Думаю заглянуть 28 апреля.
29 апреля
Был сегодня у нее, угощала чаем с халвой. В сущности - любопытная
девка. Острый язык, в меру умна, вот только арцыбашевщиной от нее
попахивает, ощутимо даже на расстоянии. Пришел от нее поздно. Набивал
папиросы и думал о вещах, не имеющих абсолютно никакого отношения к ней, -
в частности, о деньгах. Костюм мой изношен до дикости, а "капитала" нет. В
общем - хреновина.
1 мая
Ознаменован сей день событием. В Сокольниках во время очень безобидного
времяпровождения напоролись на историю: полиция и отряд казаков, человек в
двадцать, рассеивали рабочую маевку. Один пьяный ударил лошадь казака
палкой, а тот пустил в ход плеть. (Принято почему-то называть плеть
нагайкой, а ведь у нее собственное славное имя, к чему же?..) Я подошел и
ввязался. Обуревали меня самые благородные чувства, по совести говорю.
Ввязался и сказал казаку, что он чапура, и кое-что из иного-прочего. Тот
было замахнулся и на меня плетью, но я с достаточной твердостью сказал,
что я сам казак Каменской станицы и так могу его помести, что чертям
станет тошно. Казак попался добродушный, молодой: служба, видно, не
замордовала еще. Ответил, что он из станицы Усть-Хоперской и биток по
кулачкам. Мы разошлись мирно. Если б он что-либо предпринял в отношении
меня, была бы драка и еще кое-что похуже для моей персоны. Мое
вмешательство объясняется тем, что в нашей компании была Елизавета, а меня
в ее присутствии подмывает этакое мальчишеское желание "подвига". На
собственных глазах превращаюсь в петуха и чувствую, как под фуражкой
вырастает незримый красный гребень... Ведь вот до чего допер!
3 мая
Запойное настроение. Ко всему прочему, нет денег. На развилках,
попросту говоря, ниже мотни, безнадежно порвались брюки, репнули; как
переспелый задонский арбуз. Надежда на то, что шов будет держаться, -
призрачна. С таким Же успехом можно сшить и арбуз. Приходил Володька
Стрежнев. Завтра иду на лекции.
7 мая
Получил от отца деньги. Поругивает в письме, а мне ни крохотки не
стыдно. Знал бы батя, что у сына подгнили нравственные стропила... Купил
костюм. На галстук даже извозчики обращают внимание. Брился в
парикмахерской на Тверской. Вышел оттуда свежим, галантерейным
приказчиком.

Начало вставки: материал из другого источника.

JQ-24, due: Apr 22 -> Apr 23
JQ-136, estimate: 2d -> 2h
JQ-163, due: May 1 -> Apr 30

На углу Садово-Триумфальной мне улыбнулся городовой. Этакий
плутишка! Ведь есть что-то общее у меня с ним в этом виде! А три месяца
назад? Впрочем, не стоит ворошить белье истории... Видел Елизавету
случайно, в окне трамвая. Помахала перчаткой и улыбнулась. Каков я?
8 мая
"Любви все возрасты покорны". Так и представляется мне рот Татьяниного
муженька, раззявленный, как пушечное дуло. Мне с галереи непреодолимо
хотелось плюнуть в рот ему. А когда в уме встает эта фраза, особенно
конец: "По-коо-о-р-ны-ы-ы..." - челюсти мне судорожно сводит зевота,
нервная, по всей вероятности.
Но дело-то в том, что я в своем возрасте влюблен. Пишу эти строки, а
волосы дыбом... Был у Елизаветы. Очень выспренно и издалека начал. Делала
вид, что не понимает, и пыталась свести разговор на другие рельсы. Не рано
ли? Э, черт, костюм этот дело попутал!.. Погляжусь в зеркало - неотразим:
дай, думаю, выскажусь. У меня как-то здравый расчет преобладает над всем
остальным. Если не объясниться сейчас, то через два месяца будет уже
поздно; брюки износятся и обопреют в таком месте, что никакое объяснение
будет немыслимо. Пишу и сам собой восторгаюсь: до чего ярко сочетались во
мне все лучшие чувства лучших людей нашей эпохи. Тут вам и нежно-пылкая
страсть, и "глас рассудка твердый". Винегрет добродетелей помимо остальных
достоинств.
Я так и не кончил предварительной подготовки с ней. Помешала хозяйка
квартиры, которая вызвала ее в коридор и, я слышал, попросила у нее взаймы
денег. Она отказала, в то время как деньги у нее были. Я это достоверно
знал, и я представил себе ее лицо, когда она правдивым голосом отказывала,
и глаза ее ореховые и вполне искренние. Охота говорить о любви у меня
исчезла.
13 мая
Я основательно влюблен. Это не подлежит никакому сомнению. Все признаки
налицо. Завтра объяснюсь. Роли своей я так и не уяснил пока.
14 мая
Дело обернулось неожиданнейшим образом. Был дождь, тепленький такой,
приятный. Мы шли по Моховой, плиты тротуара резал косой ветер. Я говорил,
а она шла молча, потупив голову, словно раздумывая. Со шляпки на щеку ее
стекали дождевые струйки, и она была прекрасна. Приведу наш разговор:
- Елизавета Сергеевна, я изложил вам то, что я чувствую. Слово за вами.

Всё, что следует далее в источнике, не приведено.